Before today, he had been convinced that the jagged pieces of his life would never fit together perfectly smoothly, but then again — whose did?
He had wondered hundreds if not thousands of times if he would ever feel genuine love again. Sexual attraction? Sure. But he had been convinced that any real connection with a woman was gone from his life for good. He’d been sure that some part of him — the part that would allow him to give himself unconditionally to a woman — had been dead. That had been the first casualty of seeing — and participating in — the depraved things human beings can do to each other in war.
After what just happened with Julia, he wanted desperately to believe some of the things he was feeling were real.
For Julia’s part, she felt an amazing sense of satisfaction and triumph mixed with inexpressible joy. For weeks … for months, now, she had been hearing talk around town about Ben Brown coming home from Iraq almost as if he were some sort of mythical being, not a flesh-and-blood human. Although none of the town
sfolk had ever spoken about him directly to her — she was, after all, an outsider — she had overheard enough so, even for her, Ben Brown had become something special … so special, in fact, that she wondered if anyone could live up to such high expectations.
But now on the beach, he had … and then some.
He had proven to be a sensitive and skilled lover who had done things to her — with her — that had amazing intensity. Maybe it was being outdoors instead of in one of their bedrooms … Maybe a wild, savage spirit had energized their lovemaking … Maybe she had been so pent up, so frustrated by Tom Marshall’s inadequate lovemaking … Maybe it was the element of danger, of being seen making love on the beach …
Whatever it was, something gave their lovemaking an extra edge that had been beyond anything she had ever experienced.
Or maybe … just maybe … Ben Brown really had lived up to the unrealistic expectations she had built up.
To her amazement, she had experienced a powerful connection with him.
After the disappointment of her first marriage, she had convinced herself that she was immune to love. Love was nothing but a foolish, immature infatuation. There was no way it could be some deep and lasting connection she had grown up thinking it might be.
Now … she wasn’t so sure.
But what she did know was, she wasn’t lonely anymore.

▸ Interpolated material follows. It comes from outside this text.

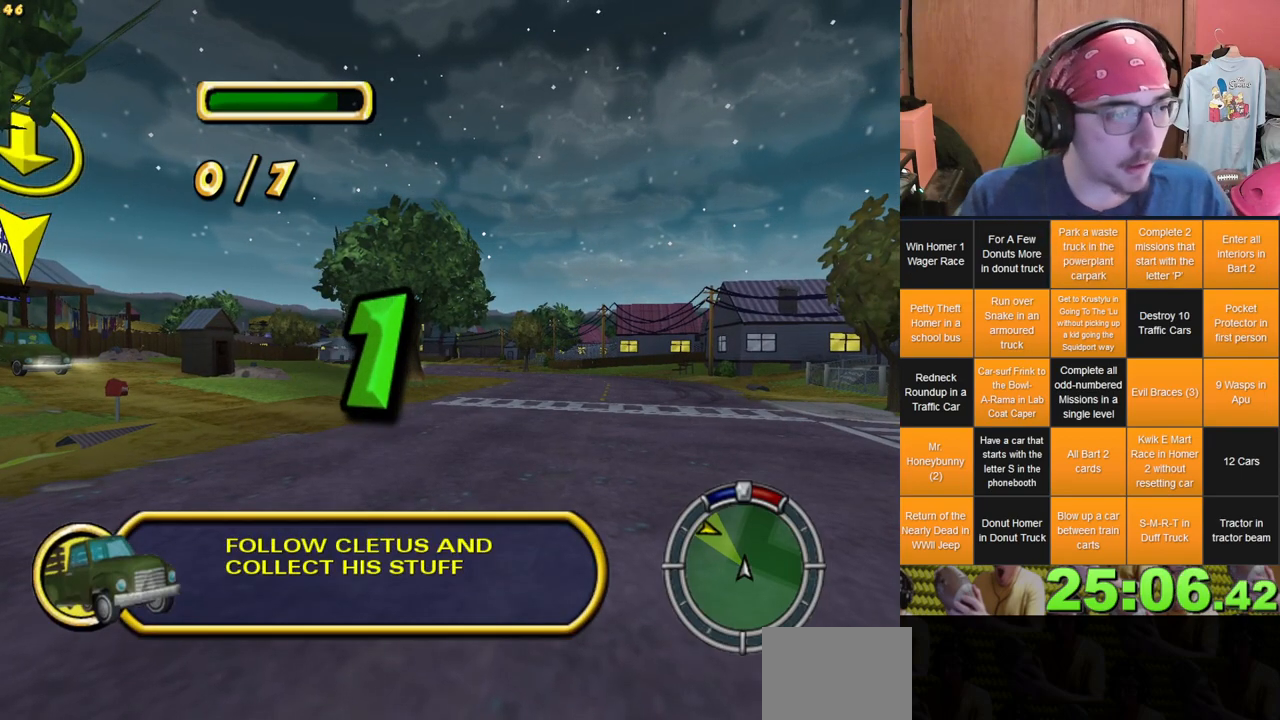
{"dt_ms": 500, "buttons": [], "left_stick": "center", "right_stick": "center", "events": []}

Neither one of them said much as they walked, hand in hand, up the winding dirt path to the top of the hill that overlooked the tiny cove. Julia leaned her head against his shoulder, smiling and breathing in the musky scent of sweat in his armpit. The wind cooled their skin and blew Julia’s long, dark hair back over one shoulder like a fanned cape. Ben stopped and, brushing her hair back, leaned down and kissed the nape of her neck. His tongue lapped her salty flesh like he was a kitten, drinking fresh cream. He inhaled sharply, taking in the lingering scent of her perfume and her warm, salty flesh.
“Do you think anyone saw us?” Julia asked. She giggled, but her voice was edged with worry.